Slender carrots, 1lb (500g), unpeeled
Olive oil, 4tablespoons (2fl oz/60ml) plus 1½ teaspoons
Large onion, 1, coarsely chopped
Sweet paprika, 2teaspoons
Ground cumin, 1teaspoon
Ground cinnamon and ginger, ½teaspoon each
Cayenne pepper, ¼teaspoon
Chickpeas, 2cans (15oz/470g each), rinsed and drained
Diced tomatoes with juices, 2cans (14.5oz/455g each)
Raisins, 1cup (6oz/185g)
Kosher salt and freshly ground black pepper
Quinoa, 1½cups (9oz/92g)
Plain Greek-style yogurt, ½cup (4oz/125g)
Fresh cilantro leaves and toasted sliced almonds for garnish
Halve the carrots lengthwise and then quarter them crosswise. In a large nonstick frying pan over medium heat, warm 2 tablespoons of the oil. Add the onion and carrots and sauté until the onion is tender, about 5 minutes. Add the paprika, cumin, cinnamon, ginger, and cayenne and stir for 10 seconds. Add the chickpeas, tomatoes with juices, raisins, and 1 cup (8 fl oz/250 ml) water. Sprinkle with salt and black pepper. Bring to a boil, reduce the heat, cover, and simmer until the carrots are just tender, about 20 minutes.
Rinse and drain the quinoa 4 times, and then place in a saucepan. Add 2¼ cups (18 fl oz/560 ml) water and a pinch of salt and bring to a boil. Reduce the heat to low, cover, and simmer until all the water is absorbed, about 15 minutes.

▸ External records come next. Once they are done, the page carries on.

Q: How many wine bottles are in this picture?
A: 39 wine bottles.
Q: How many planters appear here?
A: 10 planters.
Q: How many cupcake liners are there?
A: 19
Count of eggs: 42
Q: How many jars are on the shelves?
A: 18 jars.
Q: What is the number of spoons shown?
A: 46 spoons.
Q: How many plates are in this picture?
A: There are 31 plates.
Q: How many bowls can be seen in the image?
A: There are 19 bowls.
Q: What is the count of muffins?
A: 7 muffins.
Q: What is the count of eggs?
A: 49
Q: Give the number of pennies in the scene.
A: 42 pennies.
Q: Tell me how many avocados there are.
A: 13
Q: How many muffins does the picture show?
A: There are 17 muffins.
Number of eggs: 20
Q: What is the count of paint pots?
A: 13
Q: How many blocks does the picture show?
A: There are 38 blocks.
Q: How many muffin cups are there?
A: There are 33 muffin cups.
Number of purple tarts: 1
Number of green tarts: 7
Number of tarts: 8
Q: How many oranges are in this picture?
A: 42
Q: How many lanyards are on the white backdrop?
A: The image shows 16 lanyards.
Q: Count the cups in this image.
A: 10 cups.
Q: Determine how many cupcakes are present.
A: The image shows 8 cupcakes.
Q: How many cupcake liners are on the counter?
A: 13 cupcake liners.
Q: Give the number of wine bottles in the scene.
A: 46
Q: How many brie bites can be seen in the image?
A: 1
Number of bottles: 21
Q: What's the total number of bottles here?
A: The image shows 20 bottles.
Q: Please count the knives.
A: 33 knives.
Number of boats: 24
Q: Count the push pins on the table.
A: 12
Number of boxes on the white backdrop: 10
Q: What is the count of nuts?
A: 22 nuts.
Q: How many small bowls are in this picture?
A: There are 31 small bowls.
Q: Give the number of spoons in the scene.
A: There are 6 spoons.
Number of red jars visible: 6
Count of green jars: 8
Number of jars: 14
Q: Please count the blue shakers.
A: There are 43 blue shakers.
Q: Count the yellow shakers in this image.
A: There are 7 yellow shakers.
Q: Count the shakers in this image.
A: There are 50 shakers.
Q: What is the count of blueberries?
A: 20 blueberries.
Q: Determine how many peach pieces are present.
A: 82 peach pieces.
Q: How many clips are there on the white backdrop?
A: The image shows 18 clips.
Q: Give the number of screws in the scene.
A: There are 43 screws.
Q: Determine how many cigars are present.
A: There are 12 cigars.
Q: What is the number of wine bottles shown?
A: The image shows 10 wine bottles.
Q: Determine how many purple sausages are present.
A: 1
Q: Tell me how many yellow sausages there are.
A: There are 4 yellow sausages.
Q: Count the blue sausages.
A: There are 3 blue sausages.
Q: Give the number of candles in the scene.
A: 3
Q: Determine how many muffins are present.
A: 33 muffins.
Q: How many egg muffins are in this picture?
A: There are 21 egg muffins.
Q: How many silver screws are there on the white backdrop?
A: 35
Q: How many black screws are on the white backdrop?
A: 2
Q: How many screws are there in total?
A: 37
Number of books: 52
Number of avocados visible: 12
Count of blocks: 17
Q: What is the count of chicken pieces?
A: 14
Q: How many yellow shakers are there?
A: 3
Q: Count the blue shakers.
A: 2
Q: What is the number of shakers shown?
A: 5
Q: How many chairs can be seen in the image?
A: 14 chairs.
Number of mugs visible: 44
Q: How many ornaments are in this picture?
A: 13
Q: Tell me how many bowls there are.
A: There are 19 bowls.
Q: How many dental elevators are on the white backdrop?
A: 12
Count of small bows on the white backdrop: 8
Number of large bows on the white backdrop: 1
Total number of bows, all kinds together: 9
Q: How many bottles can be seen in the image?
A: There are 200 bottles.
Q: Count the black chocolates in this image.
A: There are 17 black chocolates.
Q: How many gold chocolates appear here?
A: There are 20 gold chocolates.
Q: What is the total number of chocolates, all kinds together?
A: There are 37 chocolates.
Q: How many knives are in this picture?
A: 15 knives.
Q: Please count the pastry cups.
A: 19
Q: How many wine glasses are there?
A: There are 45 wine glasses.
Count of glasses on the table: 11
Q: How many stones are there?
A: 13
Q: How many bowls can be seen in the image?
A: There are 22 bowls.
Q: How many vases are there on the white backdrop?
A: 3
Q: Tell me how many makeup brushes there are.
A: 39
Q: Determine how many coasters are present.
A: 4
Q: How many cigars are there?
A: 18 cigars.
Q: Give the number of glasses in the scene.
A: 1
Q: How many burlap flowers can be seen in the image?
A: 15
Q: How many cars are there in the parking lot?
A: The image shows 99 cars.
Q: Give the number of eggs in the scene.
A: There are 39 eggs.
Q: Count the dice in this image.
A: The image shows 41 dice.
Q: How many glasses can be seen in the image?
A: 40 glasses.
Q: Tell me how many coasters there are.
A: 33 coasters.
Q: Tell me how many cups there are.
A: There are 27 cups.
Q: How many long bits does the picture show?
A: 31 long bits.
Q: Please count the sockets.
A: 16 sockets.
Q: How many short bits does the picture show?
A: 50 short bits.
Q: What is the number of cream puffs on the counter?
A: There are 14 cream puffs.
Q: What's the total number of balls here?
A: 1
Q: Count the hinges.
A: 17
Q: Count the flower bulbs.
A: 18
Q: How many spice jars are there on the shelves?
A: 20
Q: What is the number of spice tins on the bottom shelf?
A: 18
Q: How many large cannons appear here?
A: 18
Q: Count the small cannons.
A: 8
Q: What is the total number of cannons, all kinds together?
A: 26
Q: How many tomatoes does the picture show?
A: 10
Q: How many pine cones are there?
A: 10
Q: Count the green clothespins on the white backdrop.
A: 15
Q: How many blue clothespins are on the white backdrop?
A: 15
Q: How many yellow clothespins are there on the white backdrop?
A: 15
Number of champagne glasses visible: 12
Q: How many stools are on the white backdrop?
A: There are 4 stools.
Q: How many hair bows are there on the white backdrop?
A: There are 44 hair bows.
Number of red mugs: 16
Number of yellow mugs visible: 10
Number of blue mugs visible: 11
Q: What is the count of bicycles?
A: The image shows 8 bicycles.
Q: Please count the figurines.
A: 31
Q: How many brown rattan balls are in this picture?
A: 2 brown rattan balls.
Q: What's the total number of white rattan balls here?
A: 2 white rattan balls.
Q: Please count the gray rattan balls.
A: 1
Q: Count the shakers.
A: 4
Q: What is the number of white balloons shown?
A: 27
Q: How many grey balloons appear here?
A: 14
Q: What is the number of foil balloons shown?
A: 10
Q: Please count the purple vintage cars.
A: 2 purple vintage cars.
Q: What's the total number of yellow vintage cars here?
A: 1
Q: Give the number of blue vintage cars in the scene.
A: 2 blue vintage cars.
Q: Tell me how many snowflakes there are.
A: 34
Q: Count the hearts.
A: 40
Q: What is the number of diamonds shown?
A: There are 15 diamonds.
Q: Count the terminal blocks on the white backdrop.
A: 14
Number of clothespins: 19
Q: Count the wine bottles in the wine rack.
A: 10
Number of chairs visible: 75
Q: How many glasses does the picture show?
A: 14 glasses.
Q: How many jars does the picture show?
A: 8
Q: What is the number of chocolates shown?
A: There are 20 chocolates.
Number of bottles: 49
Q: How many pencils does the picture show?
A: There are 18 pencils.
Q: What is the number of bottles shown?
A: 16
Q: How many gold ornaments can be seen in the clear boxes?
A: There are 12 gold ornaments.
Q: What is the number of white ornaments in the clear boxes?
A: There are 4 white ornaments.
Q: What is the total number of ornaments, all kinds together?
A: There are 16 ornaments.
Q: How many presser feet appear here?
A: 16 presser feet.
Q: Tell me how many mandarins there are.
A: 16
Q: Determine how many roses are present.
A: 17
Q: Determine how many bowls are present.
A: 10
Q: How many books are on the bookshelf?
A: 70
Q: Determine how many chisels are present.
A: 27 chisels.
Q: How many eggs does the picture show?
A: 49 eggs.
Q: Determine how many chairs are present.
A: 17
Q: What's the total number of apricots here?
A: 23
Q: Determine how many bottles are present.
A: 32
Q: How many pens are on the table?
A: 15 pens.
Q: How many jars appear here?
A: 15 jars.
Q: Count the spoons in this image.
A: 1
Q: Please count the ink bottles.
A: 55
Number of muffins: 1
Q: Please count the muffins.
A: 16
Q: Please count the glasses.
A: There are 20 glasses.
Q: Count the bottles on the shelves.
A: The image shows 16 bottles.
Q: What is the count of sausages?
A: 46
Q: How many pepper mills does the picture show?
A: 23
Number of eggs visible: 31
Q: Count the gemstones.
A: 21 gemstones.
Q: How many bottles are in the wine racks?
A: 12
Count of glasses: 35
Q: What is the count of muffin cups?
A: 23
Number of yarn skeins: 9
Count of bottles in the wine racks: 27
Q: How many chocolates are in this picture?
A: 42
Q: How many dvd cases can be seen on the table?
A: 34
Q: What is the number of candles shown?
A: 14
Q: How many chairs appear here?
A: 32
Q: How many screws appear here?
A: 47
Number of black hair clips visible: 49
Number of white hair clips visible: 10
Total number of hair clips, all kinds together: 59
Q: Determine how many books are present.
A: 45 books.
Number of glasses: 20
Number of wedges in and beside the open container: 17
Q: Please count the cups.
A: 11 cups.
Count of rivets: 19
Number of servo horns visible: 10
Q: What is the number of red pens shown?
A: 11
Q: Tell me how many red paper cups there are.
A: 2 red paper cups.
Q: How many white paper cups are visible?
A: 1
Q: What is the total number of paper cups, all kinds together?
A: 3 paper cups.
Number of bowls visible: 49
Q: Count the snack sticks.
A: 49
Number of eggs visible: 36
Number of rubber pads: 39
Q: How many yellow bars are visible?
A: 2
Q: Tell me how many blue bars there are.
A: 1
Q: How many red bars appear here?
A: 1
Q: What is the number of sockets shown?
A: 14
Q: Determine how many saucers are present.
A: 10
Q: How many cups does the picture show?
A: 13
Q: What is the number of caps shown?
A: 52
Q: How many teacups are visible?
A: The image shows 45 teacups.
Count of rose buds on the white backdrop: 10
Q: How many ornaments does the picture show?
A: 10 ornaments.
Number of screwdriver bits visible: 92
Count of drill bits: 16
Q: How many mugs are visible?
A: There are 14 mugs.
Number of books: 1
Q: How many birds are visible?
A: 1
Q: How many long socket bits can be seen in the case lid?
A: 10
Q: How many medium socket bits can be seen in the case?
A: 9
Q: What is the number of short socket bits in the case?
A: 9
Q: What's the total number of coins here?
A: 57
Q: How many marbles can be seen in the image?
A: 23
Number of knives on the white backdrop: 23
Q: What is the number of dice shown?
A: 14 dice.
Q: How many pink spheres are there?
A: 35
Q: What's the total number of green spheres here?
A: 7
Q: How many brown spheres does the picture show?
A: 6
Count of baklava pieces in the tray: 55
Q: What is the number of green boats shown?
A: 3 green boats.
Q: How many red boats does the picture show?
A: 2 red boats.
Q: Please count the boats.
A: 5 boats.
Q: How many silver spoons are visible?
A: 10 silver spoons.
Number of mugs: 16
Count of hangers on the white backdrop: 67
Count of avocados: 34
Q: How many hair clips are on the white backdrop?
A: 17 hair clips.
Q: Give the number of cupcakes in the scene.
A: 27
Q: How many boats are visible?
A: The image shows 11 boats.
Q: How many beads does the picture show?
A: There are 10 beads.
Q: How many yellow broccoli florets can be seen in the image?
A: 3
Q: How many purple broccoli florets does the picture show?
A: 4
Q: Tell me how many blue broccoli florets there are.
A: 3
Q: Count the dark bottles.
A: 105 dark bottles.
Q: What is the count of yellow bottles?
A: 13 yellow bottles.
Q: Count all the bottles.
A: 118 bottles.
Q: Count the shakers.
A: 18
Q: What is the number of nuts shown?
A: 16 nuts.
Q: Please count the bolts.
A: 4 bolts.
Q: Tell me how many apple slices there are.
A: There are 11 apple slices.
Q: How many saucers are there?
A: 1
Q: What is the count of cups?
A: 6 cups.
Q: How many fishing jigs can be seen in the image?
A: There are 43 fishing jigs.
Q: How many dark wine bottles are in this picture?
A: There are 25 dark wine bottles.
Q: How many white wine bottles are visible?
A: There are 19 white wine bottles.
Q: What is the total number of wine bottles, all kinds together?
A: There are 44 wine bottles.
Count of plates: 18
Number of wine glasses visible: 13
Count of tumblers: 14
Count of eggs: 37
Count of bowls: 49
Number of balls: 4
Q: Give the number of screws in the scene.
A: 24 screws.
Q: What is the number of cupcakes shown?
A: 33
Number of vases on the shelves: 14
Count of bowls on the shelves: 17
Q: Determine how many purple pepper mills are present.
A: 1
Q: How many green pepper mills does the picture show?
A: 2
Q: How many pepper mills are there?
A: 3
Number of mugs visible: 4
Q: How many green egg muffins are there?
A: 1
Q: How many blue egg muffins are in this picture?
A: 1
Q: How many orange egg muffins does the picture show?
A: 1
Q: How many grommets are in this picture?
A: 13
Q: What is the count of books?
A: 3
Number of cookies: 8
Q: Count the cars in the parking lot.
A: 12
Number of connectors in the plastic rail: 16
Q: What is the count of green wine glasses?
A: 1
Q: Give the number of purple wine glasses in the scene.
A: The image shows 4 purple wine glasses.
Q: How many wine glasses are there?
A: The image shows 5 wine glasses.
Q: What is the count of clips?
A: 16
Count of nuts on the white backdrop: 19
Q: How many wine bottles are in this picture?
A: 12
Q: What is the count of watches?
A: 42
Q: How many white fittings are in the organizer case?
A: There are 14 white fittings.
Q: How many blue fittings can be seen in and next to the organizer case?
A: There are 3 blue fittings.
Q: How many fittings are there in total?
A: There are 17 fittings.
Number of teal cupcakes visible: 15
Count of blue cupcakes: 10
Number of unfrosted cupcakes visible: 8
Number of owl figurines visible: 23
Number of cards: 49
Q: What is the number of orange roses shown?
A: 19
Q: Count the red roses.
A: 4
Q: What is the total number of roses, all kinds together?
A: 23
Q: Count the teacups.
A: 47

Turn off the heat and let stand for at least 5 minutes.
In a small bowl, mix the yogurt and 1 tablespoon of the oil. Season to taste with salt and black pepper. Fluff the quinoa with a fork, and then mix in the remaining 1 tablespoon plus 1½ teaspoons oil.
Divide the quinoa among warmed plates. Season the chickpea mixture to taste with salt and black pepper and spoon over the quinoa. Spoon the yogurt on top. Sprinkle with cilantro and almonds and serve right away.